### WHAT IS REQUIRED
I would like every entry below written out exactly.

### INPUT
=== Section Start ===
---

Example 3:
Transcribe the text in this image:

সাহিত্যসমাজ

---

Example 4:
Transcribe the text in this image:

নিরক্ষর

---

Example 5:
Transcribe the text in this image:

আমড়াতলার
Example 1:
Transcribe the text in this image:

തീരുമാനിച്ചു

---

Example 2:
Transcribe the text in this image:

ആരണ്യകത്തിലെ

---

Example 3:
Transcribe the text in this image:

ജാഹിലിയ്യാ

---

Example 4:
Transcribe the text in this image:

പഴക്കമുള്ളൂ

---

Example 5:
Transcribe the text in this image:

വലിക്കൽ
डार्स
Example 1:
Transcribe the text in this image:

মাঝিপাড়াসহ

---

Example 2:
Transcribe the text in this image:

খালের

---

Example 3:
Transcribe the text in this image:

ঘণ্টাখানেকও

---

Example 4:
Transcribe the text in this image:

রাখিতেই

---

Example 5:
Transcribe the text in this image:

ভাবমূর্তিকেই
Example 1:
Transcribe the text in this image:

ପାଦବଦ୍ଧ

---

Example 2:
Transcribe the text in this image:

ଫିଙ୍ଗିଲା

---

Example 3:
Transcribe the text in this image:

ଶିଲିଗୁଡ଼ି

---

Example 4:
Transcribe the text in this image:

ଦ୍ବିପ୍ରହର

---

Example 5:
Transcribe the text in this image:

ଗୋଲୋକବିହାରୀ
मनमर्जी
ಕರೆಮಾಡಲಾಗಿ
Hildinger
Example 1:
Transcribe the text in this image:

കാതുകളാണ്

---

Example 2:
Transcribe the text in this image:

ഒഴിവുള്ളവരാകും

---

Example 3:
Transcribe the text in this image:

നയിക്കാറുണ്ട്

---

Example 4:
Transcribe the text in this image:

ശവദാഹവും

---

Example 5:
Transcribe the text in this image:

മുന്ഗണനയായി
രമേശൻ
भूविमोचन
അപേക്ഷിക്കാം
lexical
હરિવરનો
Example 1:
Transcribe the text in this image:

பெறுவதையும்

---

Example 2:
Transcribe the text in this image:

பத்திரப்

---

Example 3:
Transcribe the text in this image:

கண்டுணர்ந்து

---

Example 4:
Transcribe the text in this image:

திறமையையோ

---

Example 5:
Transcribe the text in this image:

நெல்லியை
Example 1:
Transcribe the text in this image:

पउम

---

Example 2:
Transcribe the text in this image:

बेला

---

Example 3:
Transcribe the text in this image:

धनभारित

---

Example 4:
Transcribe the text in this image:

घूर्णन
=== Section End ===
### EXERCISE ANSWER
---

Example 3:
Transcribe the text in this image:

সাহিত্যসমাজ

---

Example 4:
Transcribe the text in this image:

নিরক্ষর

---

Example 5:
Transcribe the text in this image:

আমড়াতলার
Example 1:
Transcribe the text in this image:

തീരുമാനിച്ചു

---

Example 2:
Transcribe the text in this image:

ആരണ്യകത്തിലെ

---

Example 3:
Transcribe the text in this image:

ജാഹിലിയ്യാ

---

Example 4:
Transcribe the text in this image:

പഴക്കമുള്ളൂ

---

Example 5:
Transcribe the text in this image:

വലിക്കൽ
डार्स
Example 1:
Transcribe the text in this image:

মাঝিপাড়াসহ

---

Example 2:
Transcribe the text in this image:

খালের

---

Example 3:
Transcribe the text in this image:

ঘণ্টাখানেকও

---

Example 4:
Transcribe the text in this image:

রাখিতেই

---

Example 5:
Transcribe the text in this image:

ভাবমূর্তিকেই
Example 1:
Transcribe the text in this image:

ପାଦବଦ୍ଧ

---

Example 2:
Transcribe the text in this image:

ଫିଙ୍ଗିଲା

---

Example 3:
Transcribe the text in this image:

ଶିଲିଗୁଡ଼ି

---

Example 4:
Transcribe the text in this image:

ଦ୍ବିପ୍ରହର

---

Example 5:
Transcribe the text in this image:

ଗୋଲୋକବିହାରୀ
मनमर्जी
ಕರೆಮಾಡಲಾಗಿ
Hildinger
Example 1:
Transcribe the text in this image:

കാതുകളാണ്

---

Example 2:
Transcribe the text in this image:

ഒഴിവുള്ളവരാകും

---

Example 3:
Transcribe the text in this image:

നയിക്കാറുണ്ട്

---

Example 4:
Transcribe the text in this image:

ശവദാഹവും

---

Example 5:
Transcribe the text in this image:

മുന്ഗണനയായി
രമേശൻ
भूविमोचन
അപേക്ഷിക്കാം
lexical
હરિવરનો
Example 1:
Transcribe the text in this image:

பெறுவதையும்

---

Example 2:
Transcribe the text in this image:

பத்திரப்

---

Example 3:
Transcribe the text in this image:

கண்டுணர்ந்து

---

Example 4:
Transcribe the text in this image:

திறமையையோ

---

Example 5:
Transcribe the text in this image:

நெல்லியை
Example 1:
Transcribe the text in this image:

पउम

---

Example 2:
Transcribe the text in this image:

बेला

---

Example 3:
Transcribe the text in this image:

धनभारित

---

Example 4:
Transcribe the text in this image:

घूर्णन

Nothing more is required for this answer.